(DIRE - Notiziario settimanale Esteri) Roma, 15 lug. - "I giovani di Haiti hanno bisogno di futuro e di opportunità. Per questo, nonostante il momento di profonda instabilità, noi ong non lasciamo il Paese". Marco Decesari è rappresentante ad Haiti, Paese tra i più poveri dell'America Latina, di due associazioni italiane, Cisv onlus di Torino e l'ong Progetto mondo di Verona. L'agenzia Dire lo raggiunge a Port-au-prince, ancora scossa per l'assassinio del presidente Jovenel Moise, ucciso la settimana scorsa nella sua abitazione da un commando di uomini armati. In conferenza stampa oggi la polizia ha rivelato di aver arrestato la presunta "mente" di questa operazione di commando: Christian Emmanuel Sanon, un cittadino haitiano di 63 anni arrivato dalla Florida che avrebbe coordinato l'attacco per prendere il posto di Moise. La ricostruzione dei fatti resta tuttavia ancora incerta.
"L'instabilità ad Haiti è cronica" dice Decesari, ricordando che dal terremoto del 2010 alle proteste per il carobenzina del 2019, la sicurezza non ha fatto che peggiorare: "Si sono formate bande armate dedite anche ai sequestri che secondo report dell'Onu hanno creato solo nell'ultimo anno 18.000 sfollati nei quartieri più poveri della capitale".
In questo quadro, la presenza delle organizzazioni di cooperazione allo sviluppo diventa cruciale, sebbene tra la popolazione, dice il responsabile, ci sia "diffidenza". "Dopo il terremoto del 2010 ne sono arrivate tante", evidenzia Decesari, ma la situazione non sarebbe migliorata in modo sostanziale. E poi c'è stata la missione dei caschi blu delle Nazioni Unite, la Minustah, che ha lasciato il Paese nel 2017, dopo accuse di violenze e abusi anche nei confronti delle donne.

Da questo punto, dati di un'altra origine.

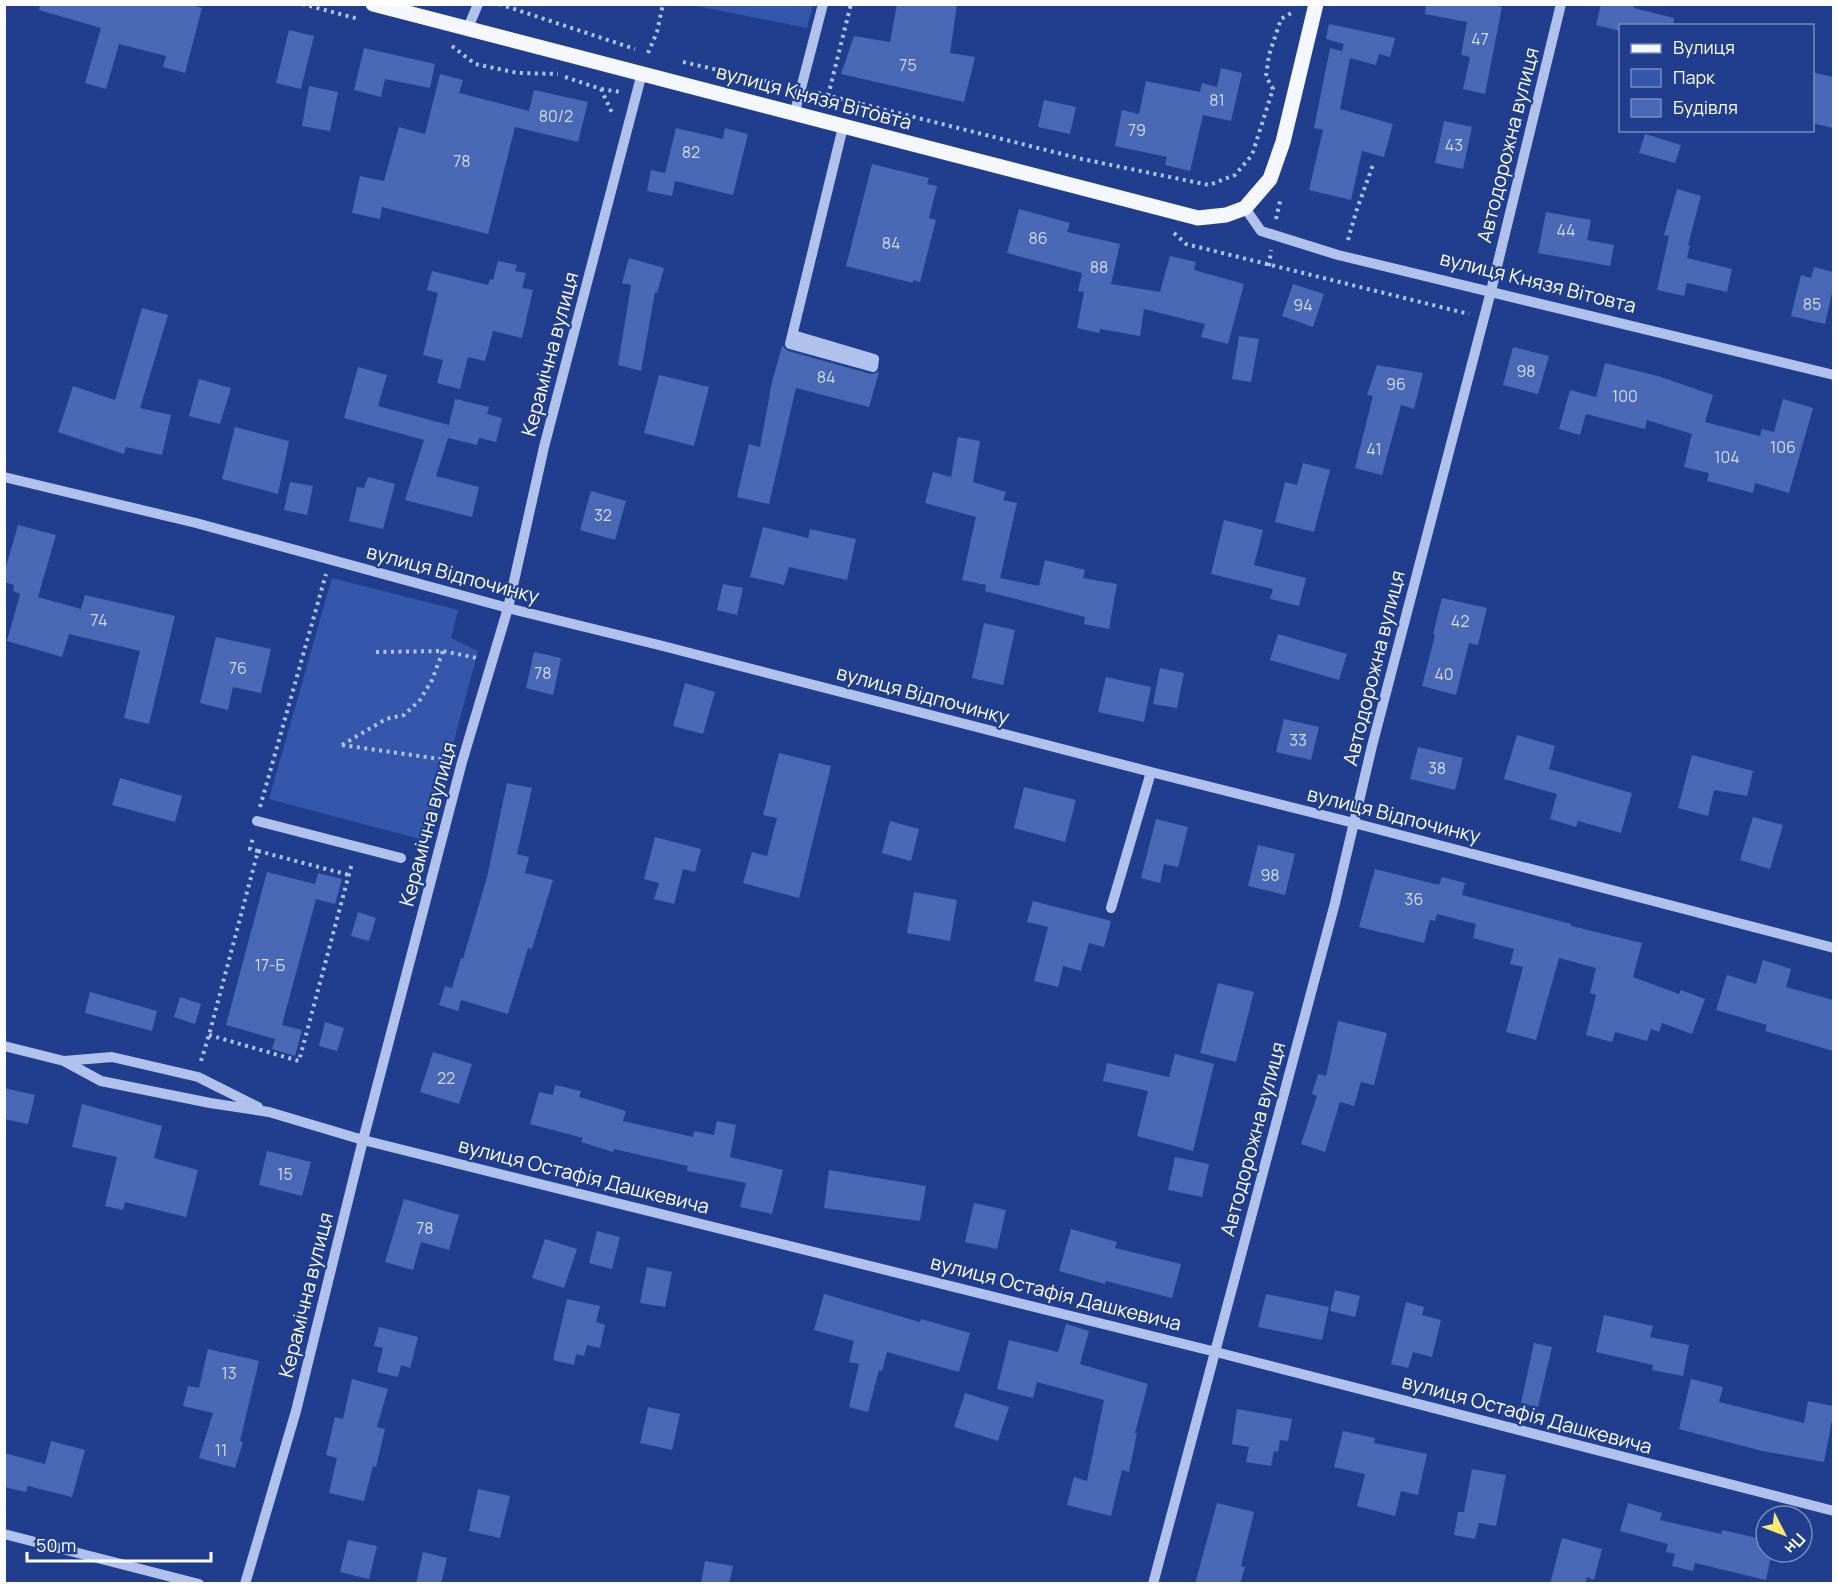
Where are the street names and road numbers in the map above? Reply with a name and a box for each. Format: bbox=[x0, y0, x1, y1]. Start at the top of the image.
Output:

Così Cisv e Progetto mondo hanno scelto un approccio meno emergenziale e più di medio e lungo periodo: nei dipartimenti di Artibonite e Centre - che insieme sfiorano una popolazione di due milioni e mezzo di abitanti - realizzano progetti di sviluppo rurale, con creazione di impiego per i giovani. Ventimila le persone coinvolte.
La Banca mondiale nel 2020 avvertiva che il tasso di disoccupazione ad Haiti è al 14%, ma per il Consiglio superiore dei salari - un organismo pubblico istituito nel 2009 - avrebbe superato il 40% nel 2017. Decesari continua: "Sebbene Haiti sia un piccolo Paese, le infrastrutture sono poche e le zone rurali sono spesso completamente tagliate fuori. Ai ragazzi offriamo quindi opportunità, dai corsi di formazione al sostegno per creare piccole imprese agricole, accompagnandoli nell'accesso ai mercati". Un'attività che non è stata fermata né dalla crisi politica né da quella sociale: il Covid non ha travolto il Paese caraibico ma si è fatto sentire coi contraccolpi della stagnazione economica. "Ora l'ideale sarebbe che tornasse un po' di stabilità" dice Decesari, convinto di restare: "Non c'è motivo di andarsene". Per il presidente di Progetto mondo, Mario Mancini, la prospettiva della pace appare però lontana: "La Corte costituzionale aveva decretato scaduto il mandato del presidente Moise mentre lui sosteneva che terminasse nel 2022". Una situazione di stallo che si era sommata all'assenza del parlamento, perché il presidente non aveva voluto organizzare le legislative. Solo di recente Moise veva deposto il primo ministro, salvo poi non affrettarsi a far giurare il nuovo. Ora quindi, spiega Mancini, "c'è scontro su chi debba assumere la presidenza ad interim". Sui media italiani, conclude il presidente, "la questione haitiana è stata presentata come un problema improvviso ma la verità è che qui l'instabilità è storica".